Communication Method and Apparatus Based on Multiple Transmission Reception Point, Device, and Storage Medium

This application is a U.S. national phase of International Application No. PCT/CN2022/090682, filed Apr. 29, 2022, the entire content of which is incorporated herein by reference.

The present disclosure relates to the field of mobile communication technology, in particular to a communication method based on Multiple Transmission Reception Points (M-TRPs), an apparatus, a device and a storage medium.

Along with the development of the communication technology, a communication system has evolved into a Multiple Input Multiple Output (MIMO) M-TRP system. In the MIMO M-TRP, a network device (e.g., base station) uses a plurality of TRPs to provide services for a User Equipment (UE).

In the MIMO M-TRP system, the plurality of TRPs uses a Timing Advance (TA) to perform transmission, i.e., TA adjustment is performed based on one TRP. However, in the M-TRP system, with respect to inter-cell or intra-cell communication, usually different TRPs are located in different geographic regions, and the UE is spaced apart from the TRPs by different distances, so different transmission delays occur. Hence, through performing the TA adjustment based on one TRP, it is able to achieve the synchronization between an uplink time and a downlink time at the TRP based on which the TA adjustment is performed, but it is impossible to achieve the synchronization between the uplink time and the downlink time at the other TRPs. At this time, an Inter-Symbol Interference (ISI) is caused for the uplink and the downlink, and thereby a loss of the system performance occurs.

In a first aspect, the present disclosure provides in some embodiments a communication method based on M-TRPs, performed by a network device, including: determining indication information, wherein the indication information is used to indicate TA information about at least two TRPs; and sending the indication information to a User Equipment (UE). In the embodiments of the present disclosure, corresponding TA information is determined for different TRPs, so as to enable an uplink time and a downlink time for different TRPs to be closer to each other, thereby to relieve an ISI, and improve system communication performance.

In a second aspect, the present disclosure provides in some embodiments a communication method based on M-TRPs, performed by a UE, including: determining indication information, wherein the indication information is used to indicate TA information about at least two TRPs; receiving the indication information; and sending uplink data to the at least two TRPs based on the indication information. In the embodiments of the present disclosure, corresponding TA information is determined for different TRPs, so as to enable an uplink time and a downlink time for different TRPs to be closer to each other, thereby to relieve an ISI, and improve system communication performance.

In a third aspect, the present disclosure provides in some embodiments a communication apparatus based on M-TRPs, including: a processor; and a memory storing therein an instruction executable by the processor.

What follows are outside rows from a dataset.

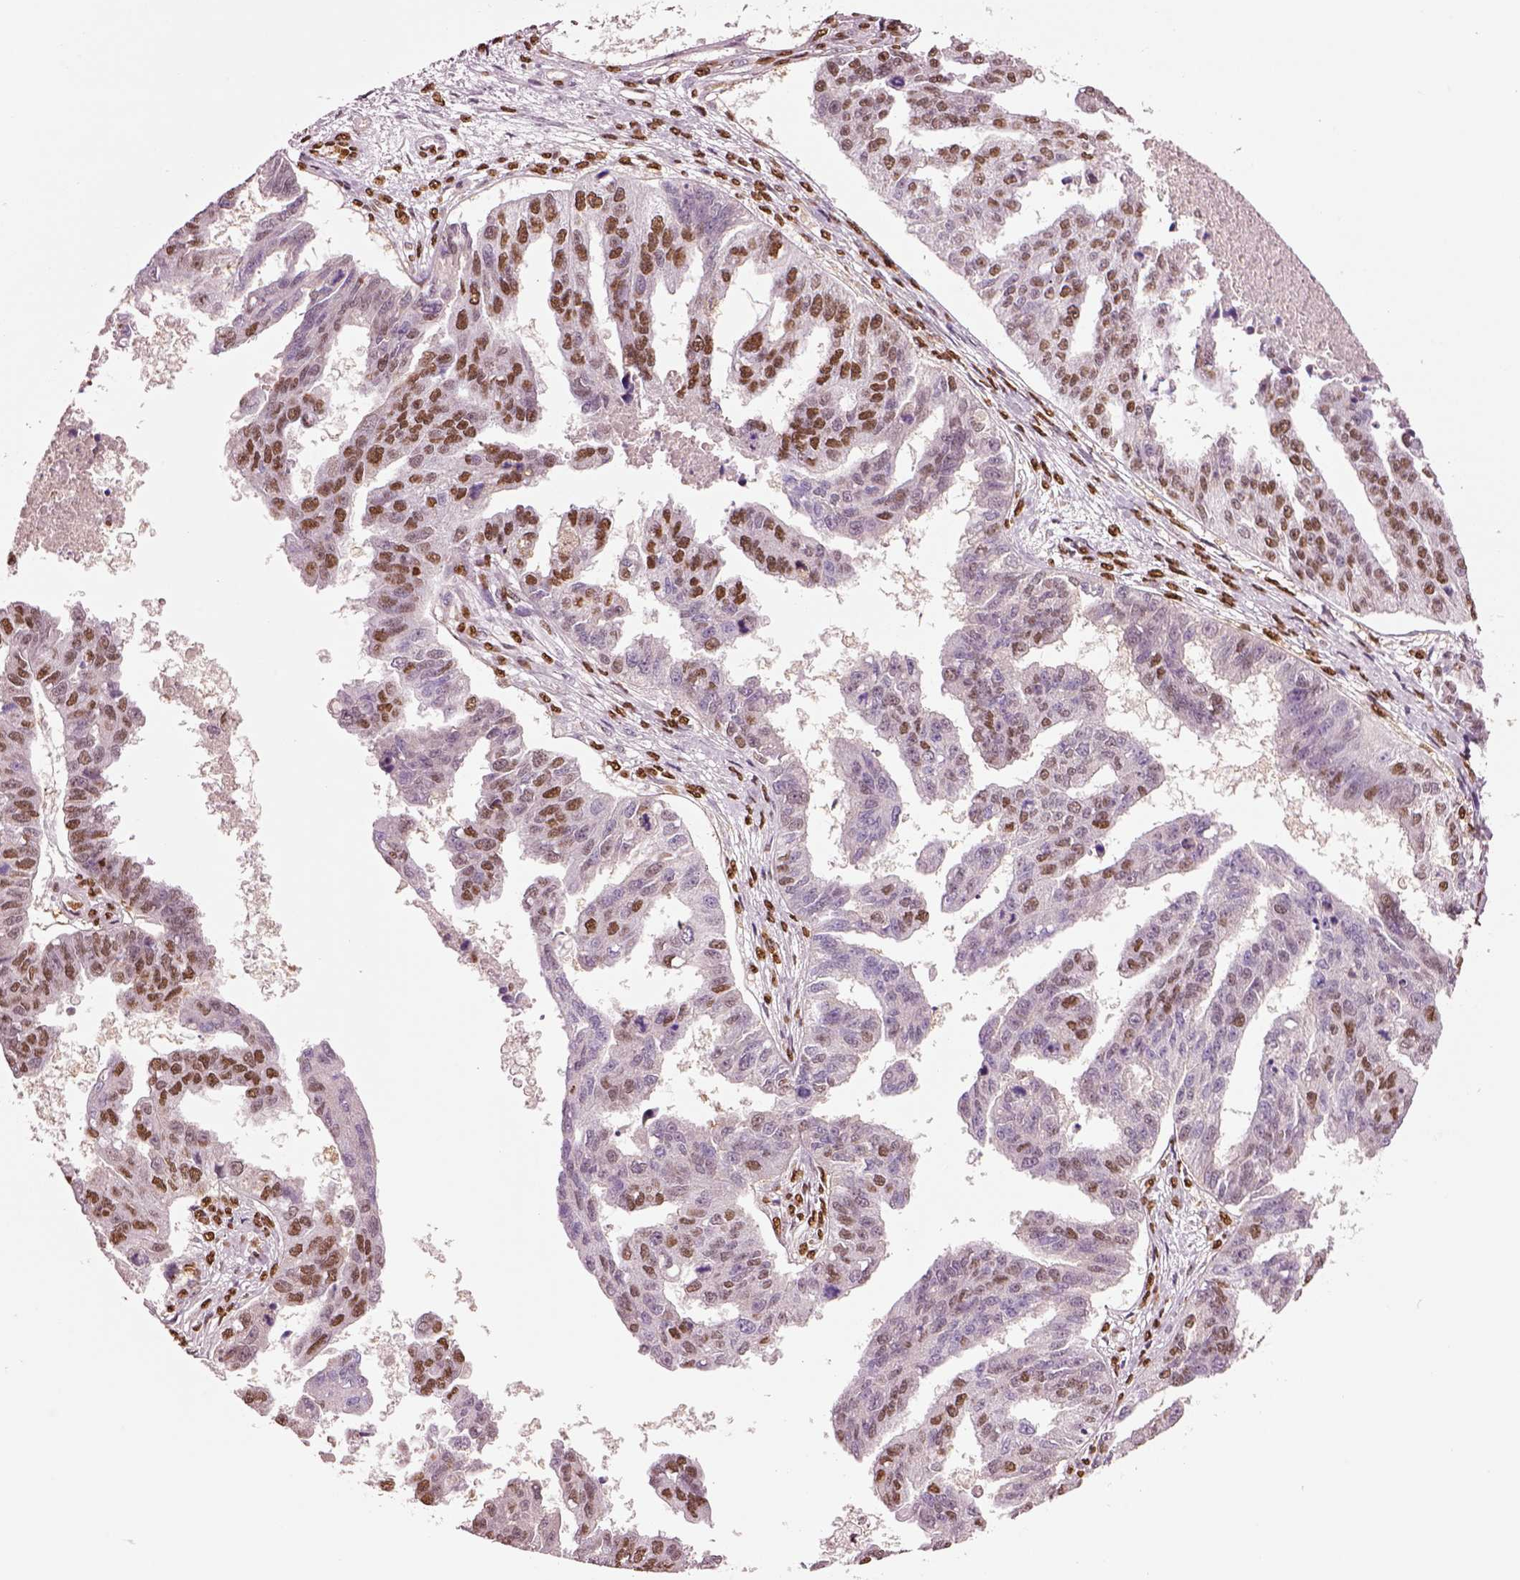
{"staining": {"intensity": "moderate", "quantity": "25%-75%", "location": "nuclear"}, "tissue": "ovarian cancer", "cell_type": "Tumor cells", "image_type": "cancer", "snomed": [{"axis": "morphology", "description": "Cystadenocarcinoma, serous, NOS"}, {"axis": "topography", "description": "Ovary"}], "caption": "The histopathology image reveals immunohistochemical staining of serous cystadenocarcinoma (ovarian). There is moderate nuclear positivity is identified in approximately 25%-75% of tumor cells.", "gene": "DDX3X", "patient": {"sex": "female", "age": 58}}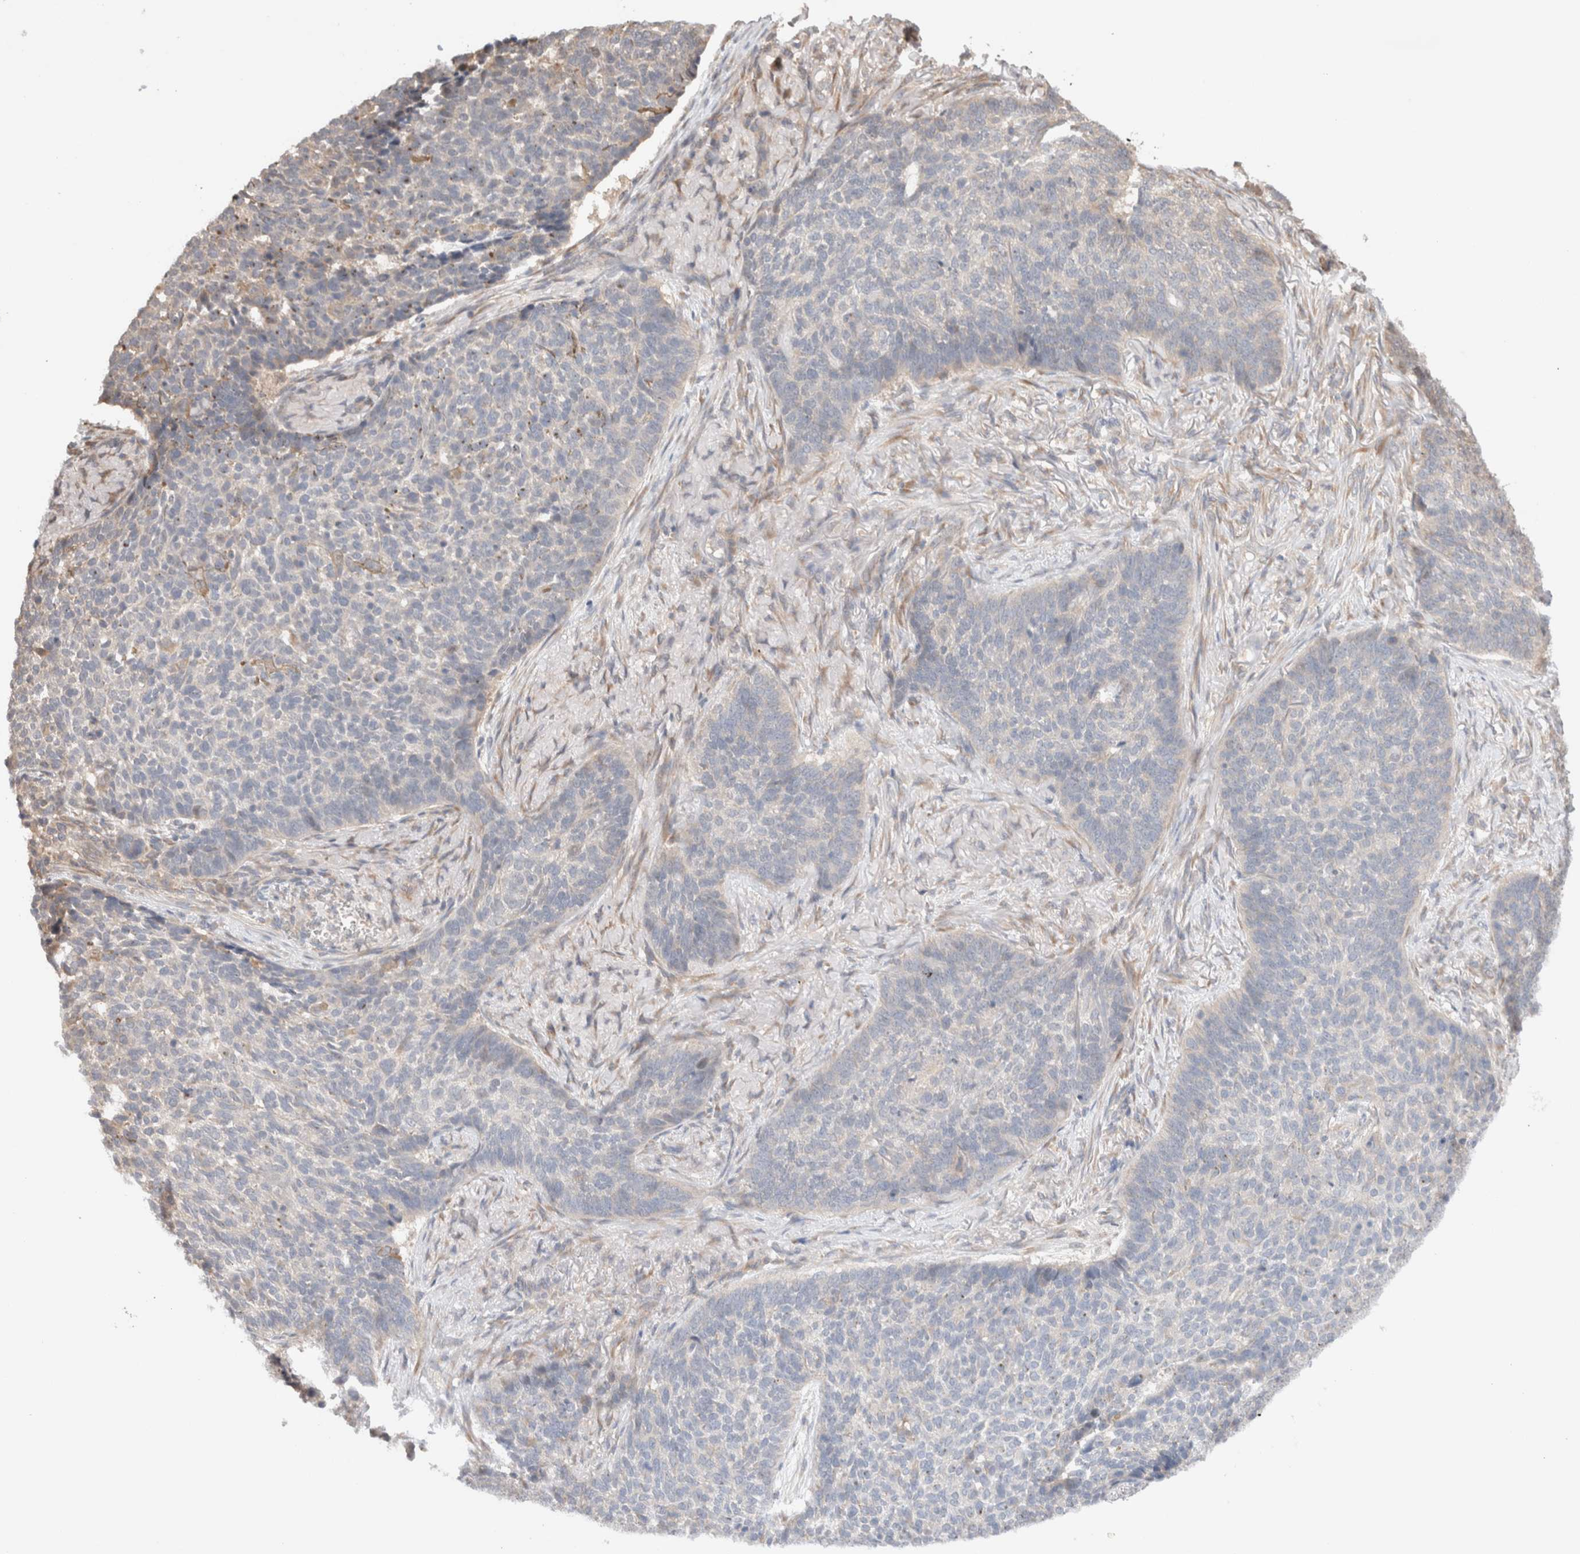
{"staining": {"intensity": "negative", "quantity": "none", "location": "none"}, "tissue": "skin cancer", "cell_type": "Tumor cells", "image_type": "cancer", "snomed": [{"axis": "morphology", "description": "Basal cell carcinoma"}, {"axis": "topography", "description": "Skin"}], "caption": "Photomicrograph shows no significant protein positivity in tumor cells of basal cell carcinoma (skin).", "gene": "KLHL20", "patient": {"sex": "male", "age": 85}}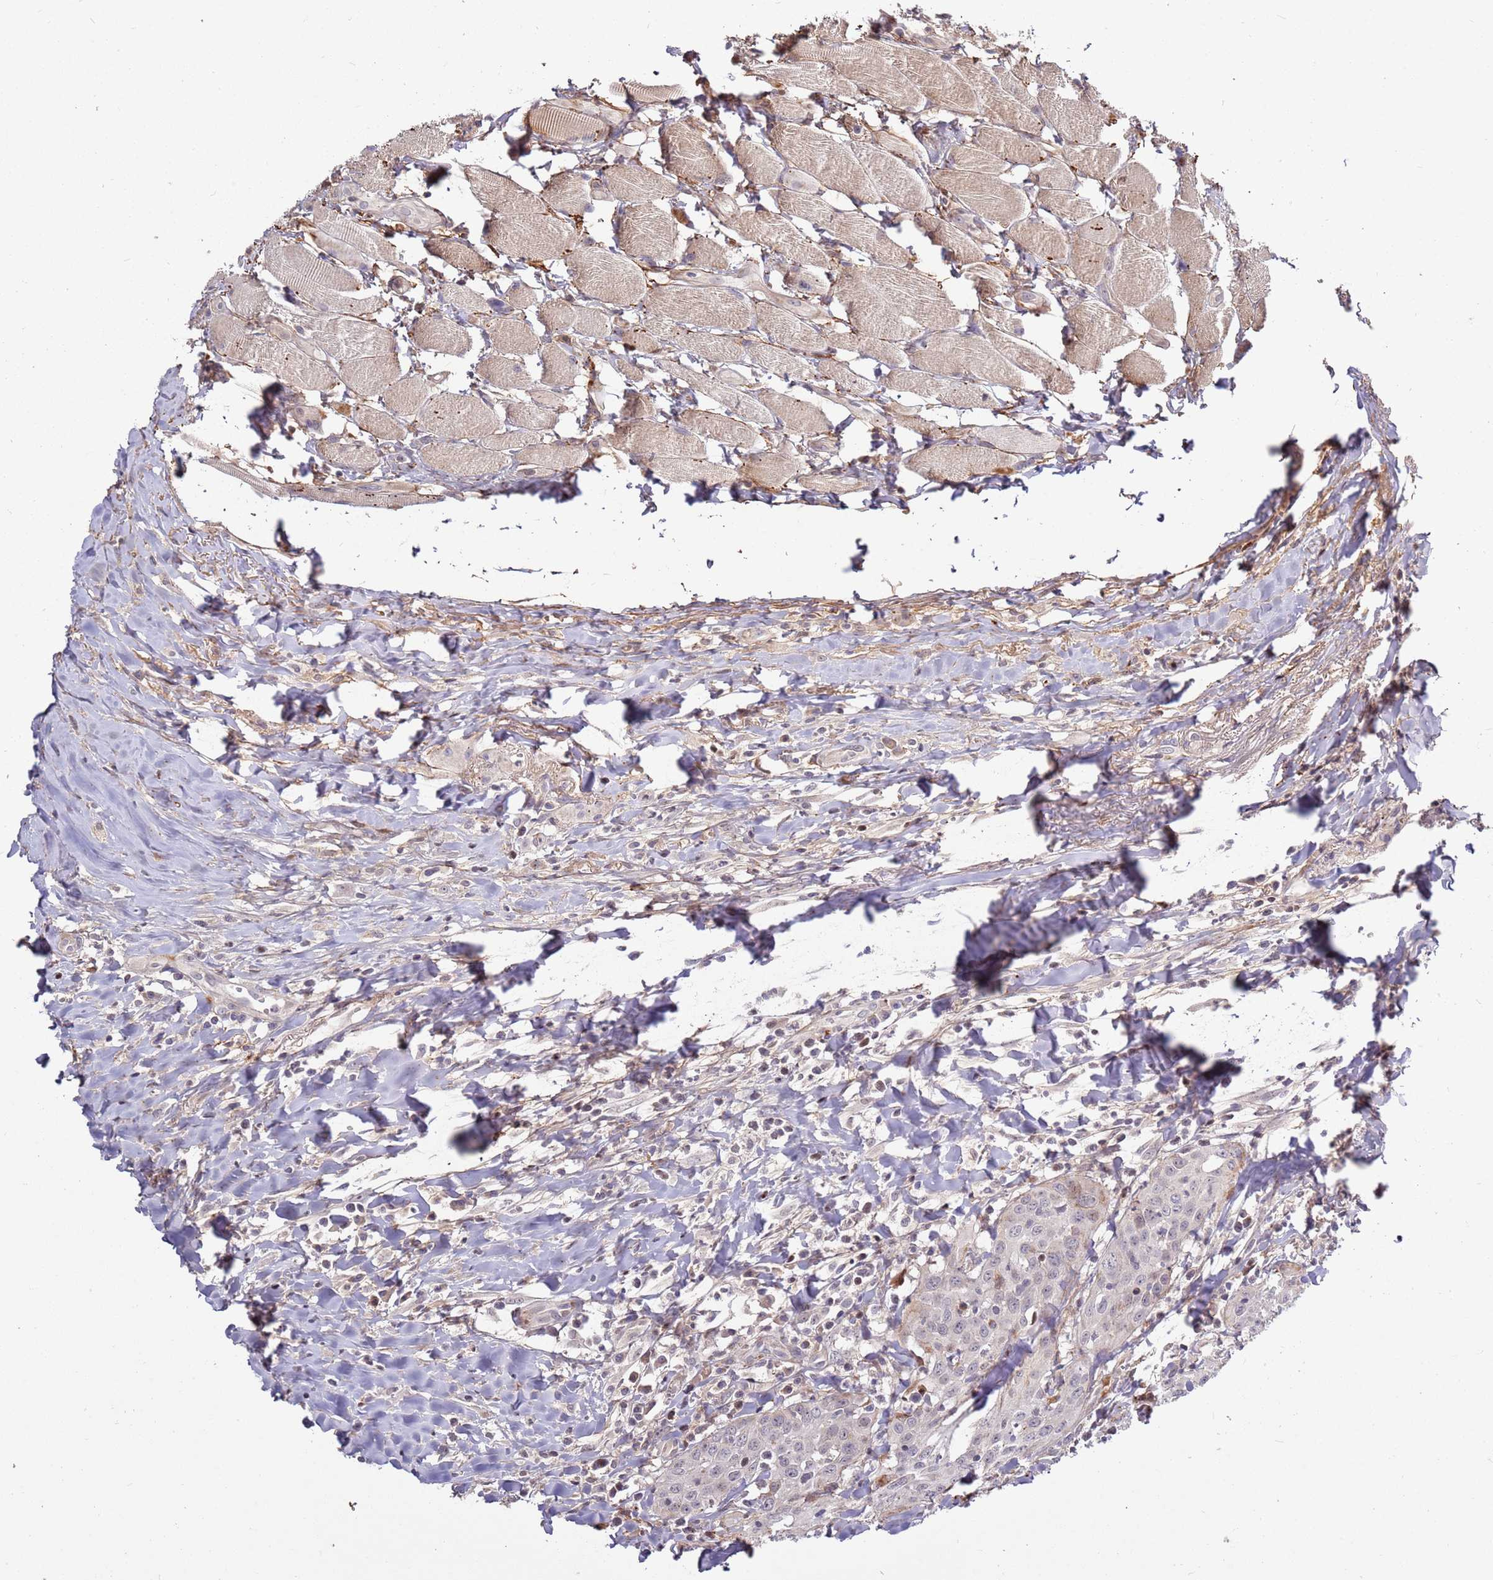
{"staining": {"intensity": "negative", "quantity": "none", "location": "none"}, "tissue": "head and neck cancer", "cell_type": "Tumor cells", "image_type": "cancer", "snomed": [{"axis": "morphology", "description": "Normal tissue, NOS"}, {"axis": "morphology", "description": "Squamous cell carcinoma, NOS"}, {"axis": "topography", "description": "Oral tissue"}, {"axis": "topography", "description": "Head-Neck"}], "caption": "Human head and neck cancer (squamous cell carcinoma) stained for a protein using immunohistochemistry exhibits no positivity in tumor cells.", "gene": "RHBDL1", "patient": {"sex": "female", "age": 70}}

The processor is configured to implement the communication method in the first aspect or in any embodiment of the first aspect.

The present disclosure will be described hereinafter in details in conjunction with illustrative embodiments, and examples thereof are shown in the drawings. Unless otherwise specified, identical numerals in different drawings represent identical or similar elements. The implementations in the following description do not include all implementations consistent with the embodiments of the present disclosure.

A communication method based on M-TRPs involved in the embodiments of the present disclosure may be applied to a wireless communication systemin. The wireless communication system includes a network deviceand a terminal. It should be appreciated that, the wireless communication system inis for illustrative purposes only, and it may further include the other network devices not shown in, e.g., a core network device, a wireless relay device, and a wireless backhaul device. In the embodiments of the present disclosure, a quantity of network devices and a quantity of terminals included in the wireless communication system will not be particularly defined.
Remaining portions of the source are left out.